Alpine Life.
Alpine marmot.
Ibex.
Alpine ptarmigan.
Steppe Life.
Steppe horse.
Steppe suslik.
Moor-hen.
Asiatic Life.
Cave-lion.
Cave-hyæna.
Cave-leopard.
Forest Life.
Stag, lynx, wolf, fox, water-vole, brown bear, giant deer.
Cave-bear.
Meadow Life.
Bison.
Wild cattle.
It would appear that the reindeer, the woolly mammoth, and the woolly rhinoceros were already widely distributed over western Europe, accompanied by the arctic fox (Canis lagopus), the arctic hare (Lepus variabilis), and the banded lemming (Myodes torquatus). There is no proof that the musk-ox had at this time reached its extreme southerly distribution, and it would appear that the arrival of the second type of northern lemming from the region of the river Obi (Myodes obensis) did not occur until the close of Mousterian times,[(21)] because the great migration of these animals is recorded by their abundant remains in the so-called 'lower rodent layer' of all the stations along the Rhine and Danube, such as Sirgenstein, Wildscheuer, and Ofnet, after the final stage of Mousterian industry. In fact, this remarkable little rodent appears to mark the second maximum or close of the fourth glaciation by its migration all over western Europe, and wherever its remains are found in the grotto deposits they furnish one of the most important and positive of prehistoric dates, namely, that of the 'lower rodent layer.' The lemmings surpass all other mammals in the great distances covered by their migrations, and it would appear that this northern species swept all over western Europe at the same time, leaving its remains not only in the caverns along the Danube but in those of Belgium and of Thiede, near Braunschweig. The latter station, Thiede, was not far from the southern border of the Scandinavian glacier; it was subjected to a very severe arctic climate, as the only associates of the Obi lemming were the banded lemming, the arctic fox, the arctic hare, the reindeer, the mammoth, and the musk-ox.

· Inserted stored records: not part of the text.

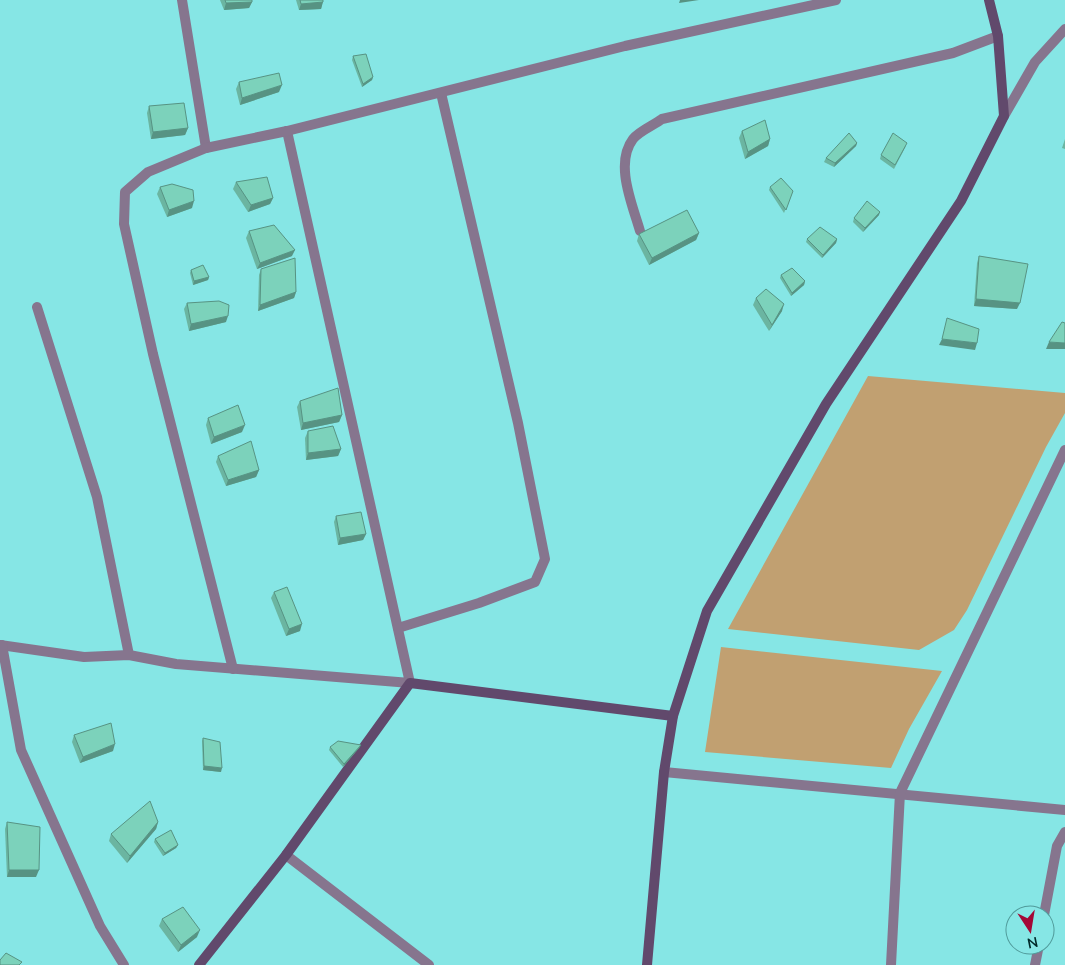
<svg xmlns="http://www.w3.org/2000/svg" width="1065" height="965" font-family="Mulish,sans-serif">
  <rect width="100%" height="100%" fill="#86e6e5"/>
  <g fill="#c1a071">
    <path d="M 868,376 L 1065,393 L 1065,413 L 1046,447 L 967,610 L 954,630 L 919,650 L 728,629 Z"/>
    <path d="M 721,647 L 942,671 L 909,729 L 891,768 L 705,752 Z"/>
  </g>
  <g fill="none" stroke-linecap="round" stroke-linejoin="round">
    <g stroke="#86758e" stroke-width="10">
      <path d="M 182,0 L 206,148"/>
      <path d="M 1004,116 L 1035,62 L 1065,29"/>
      <path d="M 640,231 C 633,206 614,164 633,139 C 639,131 654,125 662,119 L 953,53 L 998,36"/>
      <path d="M 37,307 L 97,497 L 129,655"/>
      <path d="M 398,628 L 479,603 L 535,582 L 545,559 L 518,423 L 441,93"/>
      <path d="M 0,645 L 84,657 L 129,655 L 176,664 L 410,683 L 287,131"/>
      <path d="M 2,645 L 21,750 L 100,926 L 124,965"/>
      <path d="M 233,669 L 153,354 L 124,224 L 125,192 L 148,172 L 206,148 L 287,131 L 625,46 L 836,0"/>
      <path d="M 664,772 L 1065,810"/>
      <path d="M 286,855 L 429,965"/>
      <path d="M 1044,915 L 1057,846 L 1065,832"/>
      <path d="M 891,965 L 900,793 L 1065,450"/>
      <path d="M 1035,965 L 1039,945"/>
    </g>
    <g stroke="#61496c" stroke-width="10">
      <path d="M 199,965 L 286,855 L 410,683 L 673,716"/>
      <path d="M 647,965 L 664,772 L 673,716 L 707,611 L 826,404 L 961,201 L 1004,116 L 998,36 L 989,0"/>
    </g>
  </g>
  <g fill="#6bb5a1">
    <path d="M 220,0 L 252,0 L 252,2 L 249,8 L 224,10 Z"/>
    <path d="M 296,0 L 323,0 L 321,9 L 299,10 Z"/>
    <path d="M 353,56 L 373,77 L 372,80 L 362,87 L 352,60 Z"/>
    <path d="M 239,82 L 279,92 L 240,105 L 236,89 Z"/>
    <path d="M 149,106 L 188,128 L 185,135 L 151,139 L 147,113 Z"/>
    <path d="M 742,131 L 770,139 L 768,146 L 745,159 L 739,138 Z"/>
    <path d="M 1065,139 L 1065,149 L 1062,148 Z"/>
    <path d="M 857,143 L 856,146 L 834,167 L 824,162 L 826,158 Z"/>
    <path d="M 906,146 L 894,169 L 880,159 L 881,155 Z"/>
    <path d="M 236,182 L 273,198 L 270,204 L 248,212 L 233,189 Z"/>
    <path d="M 160,187 L 192,208 L 167,217 L 157,194 Z"/>
    <path d="M 770,187 L 793,191 L 784,213 L 769,190 Z"/>
    <path d="M 879,215 L 863,232 L 853,222 L 854,218 Z"/>
    <path d="M 249,231 L 292,256 L 257,269 L 246,238 Z"/>
    <path d="M 699,233 L 696,240 L 649,265 L 637,241 L 639,234 Z"/>
    <path d="M 807,239 L 837,239 L 836,243 L 822,258 L 806,242 Z"/>
    <path d="M 979,256 L 1017,309 L 974,306 L 977,263 Z"/>
    <path d="M 261,269 L 296,292 L 294,298 L 258,311 L 259,275 Z"/>
    <path d="M 191,270 L 209,277 L 208,280 L 193,285 L 190,273 Z"/>
    <path d="M 781,275 L 805,281 L 804,285 L 791,296 L 780,278 Z"/>
    <path d="M 756,298 L 782,311 L 769,331 L 753,305 Z"/>
    <path d="M 187,303 L 226,322 L 189,331 L 184,309 Z"/>
    <path d="M 300,401 L 342,415 L 339,422 L 301,430 L 297,407 Z"/>
    <path d="M 208,418 L 242,432 L 211,444 L 206,425 Z"/>
    <path d="M 308,431 L 341,449 L 338,456 L 306,460 L 305,438 Z"/>
    <path d="M 218,456 L 259,470 L 256,477 L 226,486 L 216,462 Z"/>
    <path d="M 336,516 L 366,534 L 363,540 L 338,545 L 334,522 Z"/>
    <path d="M 274,592 L 300,631 L 286,636 L 271,598 Z"/>
    <path d="M 74,735 L 113,751 L 80,763 L 72,742 Z"/>
    <path d="M 203,738 L 221,772 L 203,770 L 202,741 Z"/>
    <path d="M 361,745 L 359,748 L 343,767 L 329,750 L 330,747 Z"/>
    <path d="M 7,822 L 36,877 L 7,877 L 5,829 Z"/>
    <path d="M 158,822 L 156,829 L 127,863 L 109,841 L 111,834 Z"/>
    <path d="M 155,839 L 178,845 L 176,848 L 163,856 L 154,842 Z"/>
    <path d="M 162,919 L 197,937 L 178,952 L 159,926 Z"/>
  </g>
  <g fill="#579383">
    <path d="M 680,0 L 699,0 L 679,3 Z"/>
    <path d="M 252,2 L 249,8 L 224,10 L 226,3 Z"/>
    <path d="M 323,2 L 321,9 L 299,10 L 301,4 Z"/>
    <path d="M 373,77 L 372,80 L 362,87 L 363,84 Z"/>
    <path d="M 282,85 L 279,92 L 240,105 L 242,98 Z"/>
    <path d="M 188,128 L 185,135 L 151,139 L 153,132 Z"/>
    <path d="M 770,139 L 768,146 L 745,159 L 748,152 Z"/>
    <path d="M 857,143 L 856,146 L 834,167 L 835,163 Z"/>
    <path d="M 273,198 L 270,204 L 248,212 L 251,205 Z"/>
    <path d="M 194,201 L 192,208 L 167,217 L 169,210 Z"/>
    <path d="M 880,212 L 879,215 L 863,232 L 865,228 Z"/>
    <path d="M 699,233 L 696,240 L 649,265 L 652,258 Z"/>
    <path d="M 837,239 L 836,243 L 822,258 L 823,255 Z"/>
    <path d="M 295,250 L 292,256 L 257,269 L 260,263 Z"/>
    <path d="M 209,277 L 208,280 L 193,285 L 194,281 Z"/>
    <path d="M 805,281 L 804,285 L 791,296 L 792,293 Z"/>
    <path d="M 296,292 L 294,298 L 258,311 L 260,305 Z"/>
    <path d="M 976,299 L 1020,303 L 1017,309 L 974,306 Z"/>
    <path d="M 784,304 L 782,311 L 769,331 L 772,325 Z"/>
    <path d="M 228,316 L 226,322 L 189,331 L 191,324 Z"/>
    <path d="M 942,339 L 977,343 L 975,350 L 939,345 Z"/>
    <path d="M 1049,342 L 1065,343 L 1065,349 L 1046,349 Z"/>
    <path d="M 342,415 L 339,422 L 301,430 L 303,423 Z"/>
    <path d="M 245,425 L 242,432 L 211,444 L 214,437 Z"/>
    <path d="M 341,449 L 338,456 L 306,460 L 308,453 Z"/>
    <path d="M 259,470 L 256,477 L 226,486 L 228,480 Z"/>
    <path d="M 366,534 L 363,540 L 338,545 L 340,538 Z"/>
    <path d="M 302,624 L 300,631 L 286,636 L 289,629 Z"/>
    <path d="M 115,744 L 113,751 L 80,763 L 83,757 Z"/>
    <path d="M 361,745 L 359,748 L 343,767 L 344,764 Z"/>
    <path d="M 204,766 L 222,768 L 221,772 L 203,770 Z"/>
    <path d="M 158,822 L 156,829 L 127,863 L 130,856 Z"/>
    <path d="M 178,845 L 176,848 L 163,856 L 165,853 Z"/>
    <path d="M 9,870 L 39,870 L 36,877 L 7,877 Z"/>
    <path d="M 200,930 L 197,937 L 178,952 L 181,945 Z"/>
  </g>
  <g fill="#7cd2bb" stroke="#579383">
    <path d="M 225,0 L 252,0 L 252,2 L 226,3 Z"/>
    <path d="M 300,0 L 323,0 L 323,2 L 301,4 Z"/>
    <path d="M 366,54 L 373,77 L 363,84 L 353,56 Z"/>
    <path d="M 279,73 L 282,85 L 242,98 L 239,82 Z"/>
    <path d="M 184,103 L 188,128 L 153,132 L 149,106 Z"/>
    <path d="M 765,120 L 770,139 L 748,152 L 742,131 Z"/>
    <path d="M 849,133 L 857,143 L 835,163 L 826,158 Z"/>
    <path d="M 893,133 L 907,143 L 895,165 L 881,155 Z"/>
    <path d="M 267,177 L 273,198 L 251,205 L 236,182 Z"/>
    <path d="M 781,178 L 793,191 L 786,210 L 770,187 Z"/>
    <path d="M 172,184 L 193,190 L 194,201 L 169,210 L 160,187 Z"/>
    <path d="M 867,201 L 880,212 L 865,228 L 854,218 Z"/>
    <path d="M 687,210 L 699,233 L 652,258 L 639,234 Z"/>
    <path d="M 274,225 L 295,250 L 260,263 L 249,231 Z"/>
    <path d="M 820,227 L 837,239 L 823,255 L 807,239 Z"/>
    <path d="M 979,256 L 1028,264 L 1020,303 L 976,299 Z"/>
    <path d="M 295,258 L 296,292 L 260,305 L 261,269 Z"/>
    <path d="M 203,265 L 209,277 L 194,281 L 191,270 Z"/>
    <path d="M 792,268 L 805,281 L 792,293 L 781,275 Z"/>
    <path d="M 766,289 L 784,304 L 772,325 L 756,298 Z"/>
    <path d="M 219,301 L 229,305 L 228,316 L 191,324 L 187,303 Z"/>
    <path d="M 947,318 L 979,329 L 977,343 L 942,339 Z"/>
    <path d="M 1062,322 L 1065,323 L 1065,343 L 1049,342 Z"/>
    <path d="M 338,388 L 342,415 L 303,423 L 300,401 Z"/>
    <path d="M 238,405 L 245,425 L 214,437 L 208,418 Z"/>
    <path d="M 333,426 L 341,449 L 308,453 L 308,431 Z"/>
    <path d="M 251,441 L 259,470 L 228,480 L 218,456 Z"/>
    <path d="M 361,512 L 366,534 L 340,538 L 336,516 Z"/>
    <path d="M 287,587 L 302,624 L 289,629 L 274,592 Z"/>
    <path d="M 111,723 L 115,744 L 83,757 L 74,735 Z"/>
    <path d="M 203,738 L 220,742 L 222,768 L 204,766 Z"/>
    <path d="M 338,741 L 361,745 L 344,764 L 330,747 Z"/>
    <path d="M 150,801 L 158,822 L 130,856 L 111,834 Z"/>
    <path d="M 7,822 L 40,827 L 39,870 L 9,870 Z"/>
    <path d="M 171,830 L 178,845 L 165,853 L 155,839 Z"/>
    <path d="M 183,907 L 200,930 L 181,945 L 162,919 Z"/>
    <path d="M 6,953 L 22,962 L 19,965 L 0,965 L 0,960 Z"/>
  </g>
  <g transform="translate(1030 930) rotate(168)"><circle r="24" fill="#86e6e5" stroke="#509a9a"/>
  <path d="M0-4L9 19L0 12L-9 19Z" fill="#a40736"/>
  <text y="-8" font-size="14" font-weight="bold" text-anchor="middle" fill="#002929">N</text>
  </g>
</svg>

Life of Late Mousterian Times
Second Maximum of Fourth Glaciation
Tundra, Steppe, Alpine, Asiatic and Meadow life, as above.
Obi lemming.
Musk-ox.
Ermine.
Arctic ptarmigan.
Eversmann's weasel (Steppe weasel).
The woolly mammoth now reaches the height of its evolution and specialization; as preserved in the frozen tundras of northern Siberia, and as represented in very numerous drawings and engravings by the Upper Palæolithic artists, it is the most completely known of all fossil mammalia.[(22)] Its proportions, as shown in the accompanying figure, which represents the information gathered from all sources, are entirely different from those of either the Indian or African elephant. The head is very high and surmounted by a great mass of hair and wool; behind this a sharp depression separates the back of the head from the great hump on the back; the hinder portion of the back falls away very rapidly and the tail is short; the overcoat of long hair nearly reaches the ground, and beneath this is a warm undercoating of wool. It is not improbable that the humps on the head and the back were fat reservoirs. The color of the hair was a yellowish brown, varying from light brown to pure brown; woolly hair, from an inch to an inch and a half in length, covered the whole body interspersed with the shorter hairs was a large number of longer and thicker hairs, which formed mane-like patches on the cheeks, chin, shoulders, flanks, and abdomen. A broad fringe of this long hair extended along the sides of the body, as depicted in the work of the Upper Palæolithic artists in the Combarelles Cave. Especially interesting to us is the food found in the stomach and mouth of the frozen Siberian mammoths, which consists chiefly of a meadow flora such as flourishes during the summer in northern Siberia at the present day, including grasses and sedges, wild thyme, beans of the wild oxytropis, also the arctic variety of the upright crowfoot (Ranunculus acer). This was the summer food. The winter food undoubtedly included the leaves and stems of the willow, the juniper, and other winter plants.